Le film présente en effet la détresse d’un homme qui a perdu ses repères, qui tente désespérément de se raccrocher à ses compétences pour mettre fin à sa détresse. S’agit-il alors d’un film policier ou d’une étude psychologique ? Les deux genres ne sont pas incompatibles. Le réalisme auquel Mancuso semble attacher beaucoup d’importance permet de bien comprendre la personnalité et le piteux état dans lequel se retrouve le personnage principal. La souffrance pleine d’angoisse et de remords d’un homme, d’un époux, d’un père est montrée sans fard. Bien sûr, la musique de Louis Bretignac émeut facilement le spectateur mais elle préserve la pudeur d’un personnage plongé dans la solitude qui exprime sa douleur intérieure par l’action plus que par les paroles. Le silence de Monnereau et le rythme lent du film laissent le loisir au spectateur de prendre conscience de cette souffrance et de la méditer.

L’isolement du héros est palpable face aux gendarmes qui croient davantage à une dispute de ménage qu’à un enlèvement pour le soupçonner plus tard d’avoir liquidé son épouse. Monnereau est seul aussi devant le souvenir pesant de sa femme malheureuse et en désaccord avec lui. Il est encore désemparé devant un fils qui se languit désespérément de sa Maman et lui reproche ses disputes avec cette dernière.

Le métrage s’attarde sur la relation de ce père avec son fils Théo (Talid Ariss). Dévoré par un métier très dur, Stéphane Monnereau aime ce garçon, certes, mais il n’a pas eu le temps d’apprendre à le connaître et à vivre avec lui. Il n’a pas construit de véritable relation avec celui-ci, alors les conversations se limitent à des instructions pratiques et des confrontations.

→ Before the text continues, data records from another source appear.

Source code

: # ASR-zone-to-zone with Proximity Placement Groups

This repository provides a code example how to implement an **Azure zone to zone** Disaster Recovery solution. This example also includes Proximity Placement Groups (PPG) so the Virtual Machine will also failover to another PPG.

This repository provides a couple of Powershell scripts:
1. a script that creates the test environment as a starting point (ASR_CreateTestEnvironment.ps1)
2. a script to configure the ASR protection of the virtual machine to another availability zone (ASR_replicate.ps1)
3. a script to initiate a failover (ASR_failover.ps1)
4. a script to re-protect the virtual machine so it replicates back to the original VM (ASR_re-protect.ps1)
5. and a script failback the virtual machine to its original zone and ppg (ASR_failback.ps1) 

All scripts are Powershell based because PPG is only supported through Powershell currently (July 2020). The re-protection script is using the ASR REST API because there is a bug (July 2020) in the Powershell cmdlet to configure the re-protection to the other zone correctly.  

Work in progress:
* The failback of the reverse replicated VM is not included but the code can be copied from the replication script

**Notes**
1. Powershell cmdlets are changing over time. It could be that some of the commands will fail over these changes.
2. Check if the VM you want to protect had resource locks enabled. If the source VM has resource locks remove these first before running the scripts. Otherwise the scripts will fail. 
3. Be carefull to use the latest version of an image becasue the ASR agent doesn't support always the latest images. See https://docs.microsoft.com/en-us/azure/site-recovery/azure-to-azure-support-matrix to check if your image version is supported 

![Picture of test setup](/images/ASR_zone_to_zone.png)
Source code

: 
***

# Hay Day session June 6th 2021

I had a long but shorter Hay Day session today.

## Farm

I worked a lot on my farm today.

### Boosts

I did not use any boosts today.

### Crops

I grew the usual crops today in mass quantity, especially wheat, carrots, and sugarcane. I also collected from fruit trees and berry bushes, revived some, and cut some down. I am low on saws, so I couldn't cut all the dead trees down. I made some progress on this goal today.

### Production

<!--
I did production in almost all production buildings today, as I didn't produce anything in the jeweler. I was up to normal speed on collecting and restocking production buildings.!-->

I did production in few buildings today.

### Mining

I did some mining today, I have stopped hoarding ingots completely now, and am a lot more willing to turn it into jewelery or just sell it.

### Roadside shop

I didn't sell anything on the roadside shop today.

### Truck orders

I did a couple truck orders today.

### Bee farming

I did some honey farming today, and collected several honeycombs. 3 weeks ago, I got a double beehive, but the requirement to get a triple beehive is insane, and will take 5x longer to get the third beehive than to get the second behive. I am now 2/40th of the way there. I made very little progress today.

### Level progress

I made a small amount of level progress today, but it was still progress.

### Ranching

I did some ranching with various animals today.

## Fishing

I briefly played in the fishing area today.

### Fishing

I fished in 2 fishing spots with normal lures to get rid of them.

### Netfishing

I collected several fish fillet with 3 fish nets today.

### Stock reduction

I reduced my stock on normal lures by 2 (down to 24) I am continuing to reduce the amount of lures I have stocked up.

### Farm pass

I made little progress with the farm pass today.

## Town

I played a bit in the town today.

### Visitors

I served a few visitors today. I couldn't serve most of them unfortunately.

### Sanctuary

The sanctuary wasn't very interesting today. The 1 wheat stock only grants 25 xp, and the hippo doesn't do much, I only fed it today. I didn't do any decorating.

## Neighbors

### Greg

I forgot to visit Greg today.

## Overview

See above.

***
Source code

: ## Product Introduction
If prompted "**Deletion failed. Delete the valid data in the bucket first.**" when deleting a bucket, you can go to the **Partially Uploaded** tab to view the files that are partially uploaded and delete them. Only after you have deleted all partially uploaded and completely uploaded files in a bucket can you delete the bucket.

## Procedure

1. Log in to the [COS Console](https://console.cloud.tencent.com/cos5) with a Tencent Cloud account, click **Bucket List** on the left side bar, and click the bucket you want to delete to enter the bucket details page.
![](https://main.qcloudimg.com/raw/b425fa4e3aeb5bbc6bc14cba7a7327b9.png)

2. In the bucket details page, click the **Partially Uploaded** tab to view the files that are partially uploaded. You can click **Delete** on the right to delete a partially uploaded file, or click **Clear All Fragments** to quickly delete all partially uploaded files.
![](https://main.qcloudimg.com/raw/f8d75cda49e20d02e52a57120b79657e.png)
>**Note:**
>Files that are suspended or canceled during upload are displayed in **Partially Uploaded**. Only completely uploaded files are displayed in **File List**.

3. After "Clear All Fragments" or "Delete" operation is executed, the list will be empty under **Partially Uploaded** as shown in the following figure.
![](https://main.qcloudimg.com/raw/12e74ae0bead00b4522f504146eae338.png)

Monnereau est en effet impatient et décontenancé face aux exigences pleines de naïveté de l’enfance qui l’encombrent dans la recherche de sa femme. Sa relation avec Théo n’était déjà pas facile avant la disparition de Valérie Monnereau mais que faire d’un enfant qui ne comprend qu’une seule chose: sa Maman lui manque. Peu à peu, en percevant cette souffrance, le héros évolue vis-à-vis et au contact de son fils. De fait, au cours du film, dans le silence et l’action, on assiste à la transformation de cet homme qui apprend à reconnaître ses erreurs et à demander pardon. Bel exemple d’un père loin d’être parfait mais franc, qui découvre la force des liens qui l’unissent à sa famille. Le titre de ce polar aurait-il un double sens ? Libre à chacun de l’interpréter comme il le souhaite.

Pas de grands discours mais la simple mise en scène d’une réalité tragique dont les héros sortent grandis.